Некоторое время после окончания этой истории том Булгакова действительно вышел. Отличное издание в красивом переплете. Мастер и Маргарита полностью, без купюр, даже сцену в торгсине оставили. И все-таки за это издание мы, неблагодарные, уважаемому спасибо не скажем. Нам, читателям и почитателям Булгакова, это издание не досталось. Разумеется, я имею в виду не себя лично. Уступив уважаемому квартиру, на один экземпляр я мог бы, вероятно, рассчитывать. Не для нас была издана книга, для заграницы, где и без того есть совсем неплохие издания проклинаемого постоянно «Посева». Туда ушло двадцать шесть тысяч из тридцати общего тиража. А в Союзе писателей распределили, говорят, пятнадцать экземпляров среди членов секретариата (почему-то они охотятся не за книгами друг друга, а за Булгаковым, которого в свое время сжили со свету). И у нашего уважаемого, не сомневаюсь, Булгаков на полке стоит. Не как любимый писатель, а как престижная вещь, которая доступна не каждому.
А вот еще упрек с прогрессивных позиций. Работник Гослитиздата Борис Грибанов, встретив Владимира Корнилова, стал сетовать, что он всегда уважал Войновича как писателя и порядочного человека, а теперь он очень огорчен и разочарован, узнав, что Войнович, оказывается, пишет доносы.
– Доносы? – удивился Корнилов. – Кому и на кого?
– Ну как же, вот написал Стукалину на Иванько.
– А что же ему оставалось делать?
На это Грибанов ничего не ответил, но сказал, что квартиру Войнович все равно не получит.
– Получит, – сказал Корнилов.
Заключив пари на бутылку коньяку, собеседники разошлись.
В интересах сюжета объяснение мотивов, руководивших Грибановым, надо бы отнести в конец нашего рассказа. Но скажу сразу: Грибанов морализировал тоже отнюдь не бескорыстно. Год спустя при содействии Иванько он отправился в Соединенные Штаты директором советской книжной выставки. И еще до меня дошел слух о том, что Иванько в КГБ считается либералом и чуть ли не борется со сторонниками жесткого курса.

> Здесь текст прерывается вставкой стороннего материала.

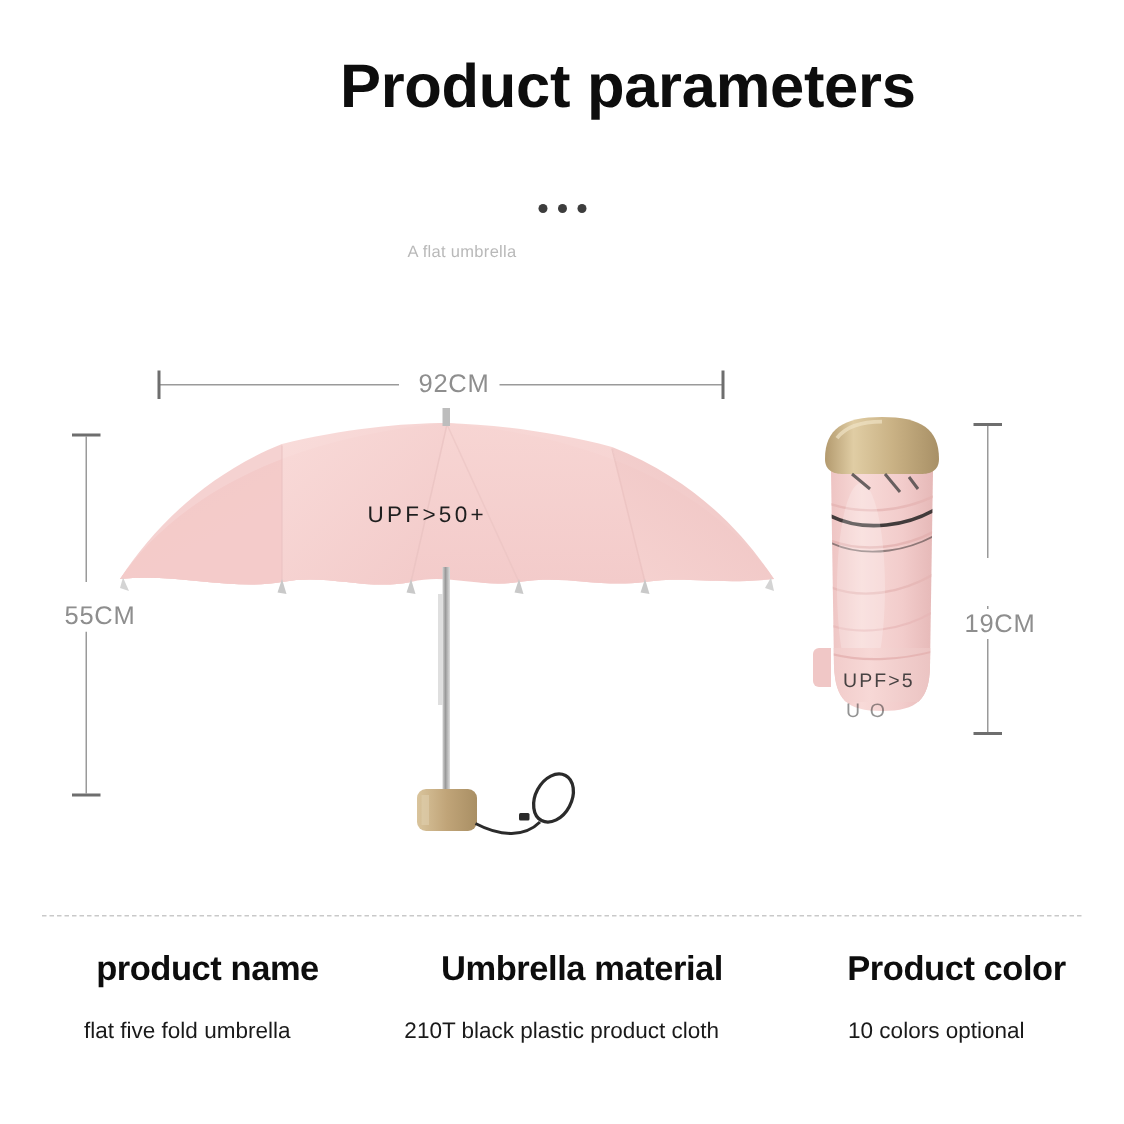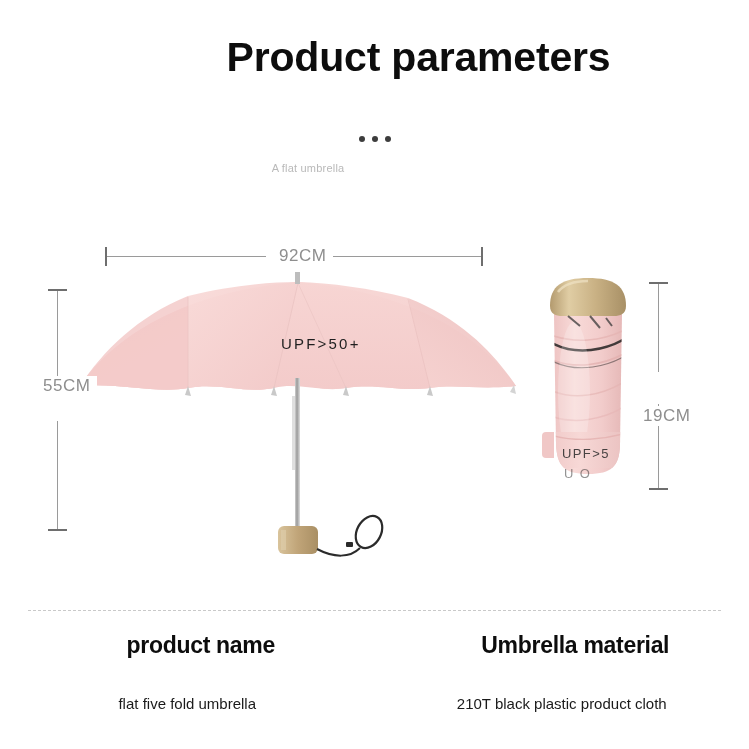--- a/index.html
+++ b/index.html
@@ -98,21 +98,21 @@
   #dim-top-line-right { left: 330px; top: 256px; width: 152px; }
   #dim-top-cap-left   { left: 105px; top: 247px; height: 19px; }
   #dim-top-cap-right  { left: 481px; top: 247px; height: 19px; }
   #dim-top-label      { left: 272px; top: 246px; }
 
   
   #dim-left-line-top    { left: 57px; top: 291px; height: 97px; }
   #dim-left-line-bottom { left: 57px; top: 421px; height: 108px; }
   #dim-left-cap-top     { left: 48px; top: 289px; width: 19px; }
   #dim-left-cap-bottom  { left: 48px; top: 529px; width: 19px; }
-  #dim-left-label       { left: 36px; top: 376px; }
+  #dim-left-label       { left: 36px; top: 401px; }
 
   
   #dim-right-line-top    { left: 658px; top: 284px; height: 88px; }
   #dim-right-line-bottom { left: 658px; top: 404px; height: 85px; }
   #dim-right-cap-top     { left: 649px; top: 282px; width: 19px; }
   #dim-right-cap-bottom  { left: 649px; top: 488px; width: 19px; }
   #dim-right-label       { left: 636px; top: 378px; margin-top: 28px; }
 
   
   #open-umbrella   { position: absolute; left: 78px; top: 268px; }
@@ -120,21 +120,20 @@
 
   .upf-open {
     position: absolute;
     left: 245px;
     top: 335px;
     font-size: 15px;
     letter-spacing: 2.2px;
     color: #1f1f1f;
     font-family: "Liberation Sans", sans-serif;
     white-space: nowrap;
-    margin-left: 36px;
   }
 
   
   .divider {
     position: absolute;
     left: 28px;
     top: 610px;
     width: 693px;
     height: 0;
     border-top: 1px dashed #c9c9c9;
@@ -155,21 +154,21 @@
   .spec-head {
     font-size: 23px;
     font-weight: bold;
     color: #0d0d0d;
     letter-spacing: -0.3px;
     white-space: nowrap;
     font-family: "Liberation Sans", sans-serif;
     margin-left: 27px;
   }
   .spec-value {
-    margin-top: 36px;
+    margin-top: 20px;
     font-size: 15px;
     color: #1a1a1a;
     white-space: nowrap;
     font-family: "Liberation Sans", sans-serif;
   }
 </style>
 </head>
 <body>
 
 <div id="page">
@@ -354,15 +353,19 @@
 
   <div class="spec-table">
     <div class="spec-col">
       <div class="spec-head">product name</div>
       <div class="spec-value">flat five fold umbrella</div>
     </div>
     <div class="spec-col">
       <div class="spec-head">Umbrella material</div>
       <div class="spec-value">210T black plastic product cloth</div>
     </div>
+    <div class="spec-col">
+      <div class="spec-head">Product color</div>
+      <div class="spec-value">10 colors optional</div>
+    </div>
   </div>
 
 </div>
 
 </body></html>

Из эпистолярного наследия ПредседателяЗаглянем же опять на очередное заседание правления, посмотрим, как разворачиваются события. Вот за столом, держа перед собой двумя руками портфель, стоит Председатель и кивает яйцеобразной своей головой. Но почему у него такой неуверенный вид? О, неужели он в чем-то оправдывается? Оказывается, ему был задан вопрос, почему он самолично написал письмо в прокуратуру, не поставив об этом в известность остальных членов правления. Вопрос, конечно, задан правильно, может быть, в данном случае и допущена небольшая ошибка, но он, как Председатель, обязан был принять самые срочные меры для предотвращения самовольных действий. А сообщил ли Председатель прокуратуре, что квартира, в которую въехал Войнович, была предоставлена ему общим собранием? Нет, он этого не сообщил. Почему? Видите ли, товарищи, дело в том, что собрание, о котором здесь упоминали, оказывается, было неправомочно. В нашем доме членов кооператива 132 человека, кворум – 88, а на собрании было всего лишь 79. Ага, а вот на том же собрании была предоставлена квартира дочери писателя Ласкина, которая уже месяц назад получила ордер. Выходит, для нее был кворум, а для Войновича не было? Вот что, дорогой, говорят ему, вам придется забрать ваше письмо из прокуратуры. Нет, отвечает с достоинством Председатель, он не может этого сделать. Хорошо, говорят ему, мы пощадим ваше самолюбие, но в таком случае вы напишите к вашему письму дополнение, что квартира была предоставлена Войновичу общим собранием. Председатель сопит, но соглашается. Записали в протокол: «Обязать тов. Турганова…»
Тов. Турганов идет домой и исполняет то, к чему его обязали, таким образом: «В дополнение к письму такому-то сообщаю, что квартира № 66 была предоставлена Войновичу общим собранием. Но, – пишет он дальше, – как видно из протокола № 13, собрание это было неправомочно ввиду отсутствия на нем кворума. Тем не менее Войнович продолжает незаконно занимать квартиру № 66 и одновременно квартиру № 138. Как лицо, ответственное перед райисполкомом за соблюдение законности, я требую немедленного выселения Войновича и прошу дать соответствующую санкцию…»
Проходит два дня, и снова собирается правление. А потом оно опять собирается, и еще раз соберется, и еще много раз соберется. Принимают решение направить письмо в райисполком с просьбой завершить это дело как можно быстрее выдачей ордера Войновичу. Согласен ли с текстом письма Председатель? Да, он согласен и готов поставить свою подпись. Письмо перепечатывают, несут на подпись, Председатель все экземпляры оставляет у себя дома. Что он с ним сделает? Порвет? Что вы, говорят, не посмеет. Написать в прокуратуру посмел. Каждый высказывает свое предположение. Говорят, письмо написано на одном листе бумаги, а подписи – не уместились – на другом. Так вот, не приложит ли он эти подписи к новому тексту? Как можно, говорят, это уже будет чистая уголовщина. Но ведь он и до сих пор, как мы убедились, не отличался излишней щепетильностью в выборе средств. И все-таки напрасно мы подозревали Председателя. 16 мая стало известно, что в райисполком пришло два письма. Одно, уже известное, за подписью всех членов правления, кроме Турганова, другое – прямо противоположного содержания за подписью Председателя.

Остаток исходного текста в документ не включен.